Si può parlare di alienazione da Cristo e dal vangelo, da sempre, solo che a scusa di coloro che l’hanno provocata si può ripetere che anch’essi l’hanno fatto "per ignoranza" (cfr. At 3, 17), in "buona fede", credendo di aver capito meglio Cristo, ma ciò non cancella la deviazione avvenuta.

 

Note

1. L’autore della Lettera agli ebrei compie tutta una lunga argomentazione (cap. 5-7) per dimostrare che Gesù discendente della tribù di Giuda non può essere sacerdote secondo il vecchio "ordine" (taxis), ma in lui si è attuato un sacerdozio nuovo, quello ipotizzato nella figura di Melchisedeq (Gn 14, 15-24), ma si tratta di una sua ingegnosa esegesi più che di una vera profezia realizzata in Gesù Cristo. Cfr. Chiesa delle origini chiesa del futuro, Roma 1986, cap. IV ("Chiesa laicale"), soprattutto le pagine 110-118 "L’innovazione della Lettera agli ebrei".

2. Non è che un carpentiere non potesse essere un rabbi. Anzi molte volte era un vanto associare un mestiere al titolo accademico. Mas nei riguardi di Gesù è sul piano anagrafico che egli è un carpentiere. A Nazareth i suoi concittadini lo conoscono come "il carpentiere" (Mc 6, 3) o "il figlio del carpentiere" (Mt 13, 55).

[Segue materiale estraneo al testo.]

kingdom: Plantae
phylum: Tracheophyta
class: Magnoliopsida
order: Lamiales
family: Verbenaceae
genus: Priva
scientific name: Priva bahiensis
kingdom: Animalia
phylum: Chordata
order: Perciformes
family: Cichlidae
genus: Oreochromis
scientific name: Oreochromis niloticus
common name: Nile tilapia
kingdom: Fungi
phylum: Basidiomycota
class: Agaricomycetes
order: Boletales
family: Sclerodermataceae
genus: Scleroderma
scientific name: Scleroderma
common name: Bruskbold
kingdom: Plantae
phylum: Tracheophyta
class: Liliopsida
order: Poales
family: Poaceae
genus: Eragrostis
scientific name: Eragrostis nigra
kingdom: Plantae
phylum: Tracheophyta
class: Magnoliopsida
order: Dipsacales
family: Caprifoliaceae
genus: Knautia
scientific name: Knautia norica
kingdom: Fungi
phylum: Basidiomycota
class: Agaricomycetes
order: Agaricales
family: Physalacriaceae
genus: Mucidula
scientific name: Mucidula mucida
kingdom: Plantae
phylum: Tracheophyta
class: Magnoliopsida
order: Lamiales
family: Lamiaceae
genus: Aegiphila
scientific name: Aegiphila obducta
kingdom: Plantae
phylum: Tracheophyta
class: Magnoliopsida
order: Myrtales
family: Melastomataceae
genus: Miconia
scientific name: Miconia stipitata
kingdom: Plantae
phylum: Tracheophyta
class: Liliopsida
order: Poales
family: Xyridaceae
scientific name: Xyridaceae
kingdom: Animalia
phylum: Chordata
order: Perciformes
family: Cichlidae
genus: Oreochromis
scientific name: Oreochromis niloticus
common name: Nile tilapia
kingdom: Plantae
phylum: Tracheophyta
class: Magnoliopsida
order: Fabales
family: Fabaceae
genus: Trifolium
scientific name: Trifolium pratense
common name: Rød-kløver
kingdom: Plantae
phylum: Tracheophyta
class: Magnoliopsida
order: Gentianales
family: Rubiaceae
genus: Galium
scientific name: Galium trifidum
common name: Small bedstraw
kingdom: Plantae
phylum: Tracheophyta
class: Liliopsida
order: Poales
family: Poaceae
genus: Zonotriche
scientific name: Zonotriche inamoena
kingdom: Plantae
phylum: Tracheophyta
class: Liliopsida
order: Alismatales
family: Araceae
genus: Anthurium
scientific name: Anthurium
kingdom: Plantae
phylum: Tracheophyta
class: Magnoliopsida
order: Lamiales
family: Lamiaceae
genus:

3. I riferimenti di Gesù sono più ampi di quelli dei suoi connazionali. Esce più di una volta dalla terra d’Israele; verso la Decapoli (Mc 7, 31-37), Tiro e Sidone (Mc 3, 8; 7, 24), il paese dei Gdareni (Mt 8, 28), la Samaria (Mt 15, 21-22, Gv 4, 4). Parla con chiunque incontra nel suo cammino e distribuisce i suoi favori a chi ne ha bisogno, all’arcisinagogo (Mc 5, 22) come all’ufficiale romano (Gv 4, 46) o alla samaritana (Gv 4, 7).

4. La manifestazione nella sinagoga di Nazaret (lc 4, 14-30) ha come tema la rivendicazione da parte di Gesù dell’attuazione nella sua persona non del messianismo davidico ma della figura del liberatore escatologico inviato per la salvezza di tutti gli afflitti ed affranti (Is 61, 1-2).

5. Cfr. Mc 6, 7; Mt 10, 1,8; Lc 9, 1-7.

6. Cfr. At 6, 9. Si tratta di alcuni dei gruppi giudaici che discutevano con Stefano e si arrovellavano per non poter contraddire le sue argomentazioni. Qui sta per gente chiusa, settaria.

7. Cfr. Mt 25, 31-46: la celebre predica sulla carità cristiana incentrata sullo sfondo del giudizio supremo. La lettura abituale che mette al primo posto il tema del giudizio ne fa perdere l’angolatura e più ancora la portata pastorale. Cfr. Matteo. Il vangelo della Chiesa, Assisi 1994, pp. 667-678.

8. Cfr. Matteo, op. cit., pp. 133-138.

9. Cfr. Chiesa delle origini chiesa del futuro, cit., pp. 99-121.

10. Cfr. Es 12 (l’agnello pasquale), Lv 16 (il capro espiatorio), Is 53 (il servo sofferente).

11. Cfr. Itinerario spirituale di Cristo. Vol. III Il Salvatore, Assisi 19+74, pp. 77-108 (Interpretazione giudaica della salvezza cristiana).

12. Cfr. La conversione delle chiesa, Assisi 1974, cap. V (il posto discusso dei sacramenti).

13. Sono tre i testi fondamentali sul modo con cui Gesù intende che venisse "organizzata" la comunità. Se tutti i Sinottici li riportano vuol dire che si tratta di una proposta chiara del Salvatore.

14. Cfr. La conversione della chiesa, cit., cap. I (Il "Giubileo" che la comunità attende).